One finding while debugging is if I change R7 with variable resistor (10K iirc) i can tune some kind of "deepness" of the effect. Very nice mod for my ears, so i plan to make additional external pot for it.
I also read somewhere that lt1054 is a better option, but i can't buy for now.

Your help would be greatly appreciated.

hatchet

#1
i can add photos if needed...

Bret608

Hi,

I built this last year and like it a lot. Hopefully we can help get this sorted out! My first question would be: did you follow the set-up procedure for the on-board trimpots in Bangerang101's original thread? Not sure if that makes a difference; just thinking out loud.

midwayfair

The trims are just to adjust the oscillator, they don't affect the dry signal behavior in any way.

This is not totally abnormal. The feedback pot really is feedback, so turning it all the way up is sending an in-phase signal from the output back to the input. I'm guessing your feedback is a fairly high pitch.

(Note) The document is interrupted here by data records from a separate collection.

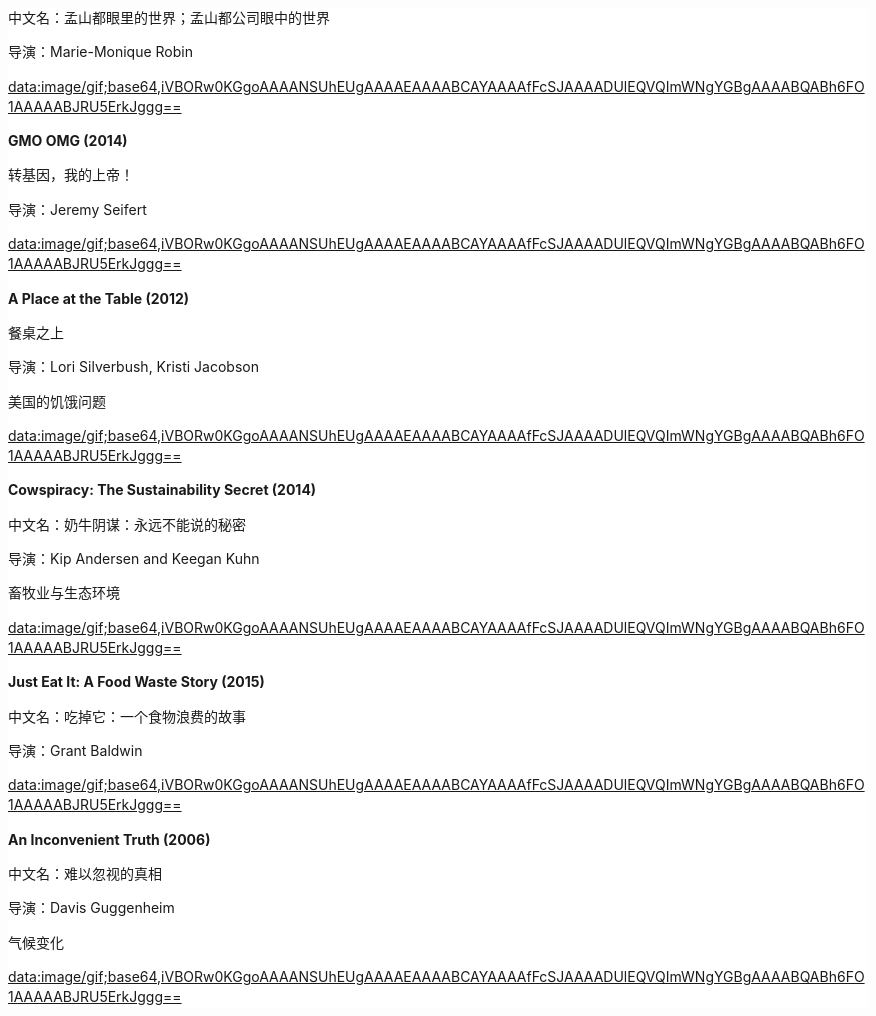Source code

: 中文名：孟山都眼里的世界；孟山都公司眼中的世界

导演：Marie-Monique Robin

[data:image/gif;base64,iVBORw0KGgoAAAANSUhEUgAAAAEAAAABCAYAAAAfFcSJAAAADUlEQVQImWNgYGBgAAAABQABh6FO1AAAAABJRU5ErkJggg==](data:image/gif;base64,iVBORw0KGgoAAAANSUhEUgAAAAEAAAABCAYAAAAfFcSJAAAADUlEQVQImWNgYGBgAAAABQABh6FO1AAAAABJRU5ErkJggg==)

**GMO OMG (2014)**

转基因，我的上帝！

导演：Jeremy Seifert

[data:image/gif;base64,iVBORw0KGgoAAAANSUhEUgAAAAEAAAABCAYAAAAfFcSJAAAADUlEQVQImWNgYGBgAAAABQABh6FO1AAAAABJRU5ErkJggg==](data:image/gif;base64,iVBORw0KGgoAAAANSUhEUgAAAAEAAAABCAYAAAAfFcSJAAAADUlEQVQImWNgYGBgAAAABQABh6FO1AAAAABJRU5ErkJggg==)

**A Place at the Table (2012)**

餐桌之上

导演：Lori Silverbush, Kristi Jacobson

美国的饥饿问题

[data:image/gif;base64,iVBORw0KGgoAAAANSUhEUgAAAAEAAAABCAYAAAAfFcSJAAAADUlEQVQImWNgYGBgAAAABQABh6FO1AAAAABJRU5ErkJggg==](data:image/gif;base64,iVBORw0KGgoAAAANSUhEUgAAAAEAAAABCAYAAAAfFcSJAAAADUlEQVQImWNgYGBgAAAABQABh6FO1AAAAABJRU5ErkJggg==)

**Cowspiracy: The Sustainability Secret (2014)**

中文名：奶牛阴谋：永远不能说的秘密

导演：Kip Andersen and Keegan Kuhn

畜牧业与生态环境

[data:image/gif;base64,iVBORw0KGgoAAAANSUhEUgAAAAEAAAABCAYAAAAfFcSJAAAADUlEQVQImWNgYGBgAAAABQABh6FO1AAAAABJRU5ErkJggg==](data:image/gif;base64,iVBORw0KGgoAAAANSUhEUgAAAAEAAAABCAYAAAAfFcSJAAAADUlEQVQImWNgYGBgAAAABQABh6FO1AAAAABJRU5ErkJggg==)

**Just Eat It: A Food Waste Story (2015)**

中文名：吃掉它：一个食物浪费的故事

导演：Grant Baldwin

[data:image/gif;base64,iVBORw0KGgoAAAANSUhEUgAAAAEAAAABCAYAAAAfFcSJAAAADUlEQVQImWNgYGBgAAAABQABh6FO1AAAAABJRU5ErkJggg==](data:image/gif;base64,iVBORw0KGgoAAAANSUhEUgAAAAEAAAABCAYAAAAfFcSJAAAADUlEQVQImWNgYGBgAAAABQABh6FO1AAAAABJRU5ErkJggg==)

**An Inconvenient Truth (2006)**

中文名：难以忽视的真相

导演：Davis Guggenheim

气候变化

[data:image/gif;base64,iVBORw0KGgoAAAANSUhEUgAAAAEAAAABCAYAAAAfFcSJAAAADUlEQVQImWNgYGBgAAAABQABh6FO1AAAAABJRU5ErkJggg==](data:image/gif;base64,iVBORw0KGgoAAAANSUhEUgAAAAEAAAABCAYAAAAfFcSJAAAADUlEQVQImWNgYGBgAAAABQABh6FO1AAAAABJRU5ErkJggg==)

R7 in the stock unit limits the feedback to a little under half of the volume, and ALSO forms a filter with C5 at about 6KHz. If R7 gets too small, it starts letting in more and more high frequencies, which results in more and more oscillation even without playing anything, just like pointing a microphone at a speaker. So what you probably want to do is filter it a little more strongly, and leave R7 as the stock value. Replace R7 with the 8k2 again and if it still oscillates, increase C5 to 4n7 (4KHz) or even as high as 10nF (~2KHz). Use a socket if you like. It will affect the sound a bit (it alters where the "notches" appear that creates the phase shift effect) so you probably only want to make the cap as big as you absolutely have to in order to kill the oscillation.

Of course, if it sounds good to you before you reach the point where it oscillates, you can leave that cap alone and simply make R7 10K or 11K.

The other possibility is that your charge pump is creating the whine, but as long as pins 1 and 8 are connected it should be just fine.

sl8v

thanks for your help, Jon and Bret. yes, "whine" is the better word here. when i try change r7 (Vr=25k) with feedback knob off - there is no whine or other bad sounds, just like intensity of effect is changed. maaaybe i have a mistake in pcb (it was rewritten to .lay format) - need to check it third time. with all values stock on powered pedal and effect in "Off" there are some values readings:
fb - pin1<- 7.62k-> pin2 <- 2.2k-> pin3 (border of whining)
r26 - 3,20k
r7 - 4.87k
when pedal in ON - r7 increases to 6.3k . i changed r26 to 12k but that also changed feedback usability. will try cap values soon.
Only increasing r7 doesn't help.
One more question - is difference of ~1v (+9V against -8.25v) could be a reason?